O médico Rubens Mendonça Júnior, de 33 anos, responsável por um grave acidente que resultou na morte de duas pessoas e deixou outras duas feridas no viaduto da Avenida T-63, em Goiânia, firmou um Acordo de Não Persecução Penal (ANPP) com o Ministério Público de Goiás (MPGO) e não será submetido a julgamento.

Homologado pela Justiça, o acordo prevê o pagamento de R$ 591 mil em indenizações destinadas às vítimas, familiares e a uma instituição assistencial.

Entre as condições estabelecidas, Rubens deverá reconhecer formalmente a responsabilidade pelos fatos. Somente após o cumprimento integral das obrigações assumidas é que o processo será definitivamente arquivado.

Os valores serão destinados aos familiares do garçom David Antunes Galvão, de 21 anos, que morreu no acidente, às duas pessoas que ficaram feridas e à Vila São José Bento Cottolengo, em Trindade.

Conforme o documento, a família de David receberá R$ 400 mil. Já Wanderlyne Gomes dos Reis, que sofreu ferimentos graves, será indenizada em R$ 85 mil. Gilson Campos D’Antonio, que teve lesões leves, receberá R$ 56 mil.

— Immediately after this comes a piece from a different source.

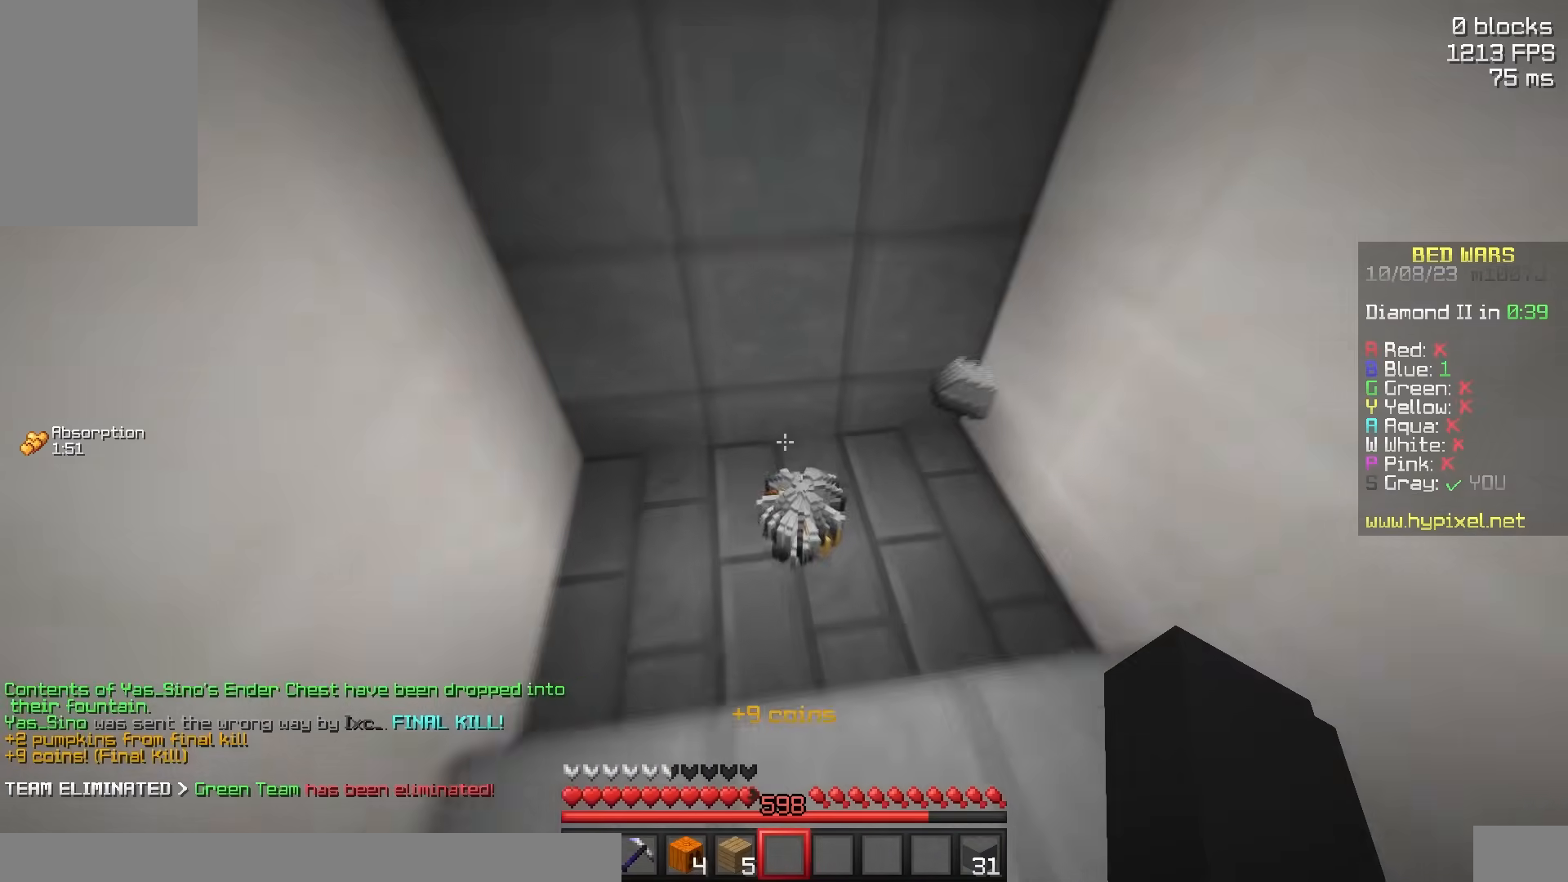
{"keys": ["space", "w"], "mouse": [], "events": [[400, "d", "up"], [500, "space", "down"]]}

Outros R$ 50 mil serão destinados à instituição beneficente.

Em relação ao motociclista de aplicativo Leandro Ferreira Pires, de 23 anos, que também morreu na colisão, o MPGO informou que o advogado da família foi devidamente notificado, mas não compareceu à audiência que resultou na celebração do acordo.

O documento ressalta ainda que as indenizações previstas no ANPP não impedem que as vítimas ou seus familiares busquem eventual reparação de danos na esfera cível.

Relembre o caso

O acidente ocorreu na noite de 20 de abril de 2023, no viaduto que conecta as avenidas T-63 e 85, em Goiânia. As investigações realizadas pela Polícia Civil e pela Polícia Científica concluíram que Rubens conduzia uma Volvo em velocidade muito acima da permitida para a via. Laudos periciais apontaram que o veículo chegou a atingir 148 km/h.

Segundo a versão apresentada pelo médico e incorporada ao acordo firmado com a Justiça, ele decidiu testar o desempenho do automóvel e seguia em direção ao viaduto quando encontrou outro veículo à sua frente. Sem conseguir realizar a ultrapassagem de maneira regular, passou a emitir sinais luminosos para solicitar passagem e, em seguida, invadiu a contramão para ultrapassar o carro.

O documento também aponta que a velocidade excessiva fez com que o veículo perdesse contato com o asfalto ao atingir o ponto mais alto do viaduto. Ao voltar à pista, Rubens perdeu o controle da direção, cruzou novamente a contramão e colidiu frontalmente com a motocicleta ocupada por Leandro e David.

Com a força do impacto, os dois ocupantes da moto foram arremessados e morreram ainda no local. Na sequência, a Volvo atingiu outro veículo, conduzido por Gilson Campos D’Antonio, que sofreu ferimentos leves.

Já Wanderlyne Gomes dos Reis, que trafegava em outra motocicleta, caiu após passar pelos destroços espalhados na pista. Ela sofreu lesões graves e ficou incapacitada para exercer suas atividades habituais por mais de 30 dias.